News

Can a work of art be a Trademark?

20 February 2018 – Silvie Wertwijn

In the autumn of 2015, the Benelux Office for Intellectual Property (“BOIP”) organized a marketing campaign. During the campaign, anyone depositing a logo with the BOIP would be presented with the logo as a painting on canvas.

In response, the Amsterdam trademark agency Chiever filed Rembrandt van Rhijn’s famous painting The Night Watch, as a device mark for the substance strontium in class 1 (a.o. chemical products for industrial purposes) with the BOIP, hoping to receive The Night Watch on canvas!

The BOIP, however, argued The Night Watch could not be registered as a trademark, because it referred to one of the most famous paintings in the world, recognized as such by (virtually) everybody. For that reason, the public would not perceive it as a distinguishing feature and in addition such a registration would be contrary to the public order. The BOIP refused to register the trademark.

Chiever appealed. Not only hoping to still receive the canvas, but also because it would like to get an answer to the question whether or not works of art can be claimed as a trademark, and, vice versa, whether one can freely use iconic images.

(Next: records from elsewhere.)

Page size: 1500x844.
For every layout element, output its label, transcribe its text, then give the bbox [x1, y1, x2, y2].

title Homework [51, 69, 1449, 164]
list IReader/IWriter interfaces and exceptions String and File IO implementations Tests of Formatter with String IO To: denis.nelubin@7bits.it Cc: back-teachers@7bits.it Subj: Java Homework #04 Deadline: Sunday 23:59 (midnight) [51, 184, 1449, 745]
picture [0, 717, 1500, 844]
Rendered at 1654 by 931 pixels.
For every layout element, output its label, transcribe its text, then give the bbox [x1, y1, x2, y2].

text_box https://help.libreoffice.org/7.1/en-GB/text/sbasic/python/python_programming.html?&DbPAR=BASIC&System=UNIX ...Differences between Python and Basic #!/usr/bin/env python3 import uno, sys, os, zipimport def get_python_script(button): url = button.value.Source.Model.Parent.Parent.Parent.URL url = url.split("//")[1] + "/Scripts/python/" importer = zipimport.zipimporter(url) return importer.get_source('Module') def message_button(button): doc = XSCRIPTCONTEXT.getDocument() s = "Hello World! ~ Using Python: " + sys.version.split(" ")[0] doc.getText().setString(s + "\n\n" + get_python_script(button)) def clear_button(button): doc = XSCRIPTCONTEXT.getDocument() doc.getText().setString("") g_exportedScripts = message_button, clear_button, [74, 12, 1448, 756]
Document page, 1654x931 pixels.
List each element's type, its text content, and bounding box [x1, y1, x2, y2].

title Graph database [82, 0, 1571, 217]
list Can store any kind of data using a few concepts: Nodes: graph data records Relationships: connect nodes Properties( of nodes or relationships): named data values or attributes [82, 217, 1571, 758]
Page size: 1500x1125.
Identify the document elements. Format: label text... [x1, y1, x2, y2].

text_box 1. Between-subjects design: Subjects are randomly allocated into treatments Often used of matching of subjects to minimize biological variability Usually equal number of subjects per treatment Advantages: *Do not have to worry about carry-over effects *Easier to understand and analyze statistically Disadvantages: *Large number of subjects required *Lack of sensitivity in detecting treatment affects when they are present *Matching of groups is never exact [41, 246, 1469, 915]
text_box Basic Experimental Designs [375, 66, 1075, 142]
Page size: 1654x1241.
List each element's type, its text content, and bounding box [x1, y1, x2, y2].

The Court in The Hague, however, ruled that Chiever has no justified interest in the established procedure, because it apparently was meant as a joke in order to obtain an image of The Night Watch on canvas. And additionally, the fact that Chiever with the registration of The Night Watch for one single element, strontium, has opted for an extreme case, also played a role. According to the BOIP, in the strontium market, trademarks are not used, at least not logos or images on (packages of) strontium. On these grounds, Chiever’s request was rejected.

The Court adds, superfluously, that, whatever else, in the Benelux The Night Watch does not have any distinguishing features in and of itself, for the above reasons and the fact that in the Benelux images of The Night Watch already feature as a decoration on a great many different goods.

Yet, this judgment of the Court is somewhat surprising. After all, already in 1993 Vermeer’s Milkmaid was registered as a trademark with the BOIP by Nestlé for various dairy products. In addition, Chiever has in the meantime scored a success with the European trademark office (“EUIPO”). On 2 August 2017, the EUIPO registered The Night Watch as a trademark for strontium.

It is a pity that the Court in The Hague has not given its opinion on the question whether a (well-known) work of art such as The Night Watch can indeed be registered as a trademark and whether rejection on grounds of the public order can be applied to such a well-known artwork.

Anyway, for the time being, it is advisable to register an EU trademark when wanting to deposit a (well-known) artwork as a brand. In so doing, one also enjoys protection in the Benelux.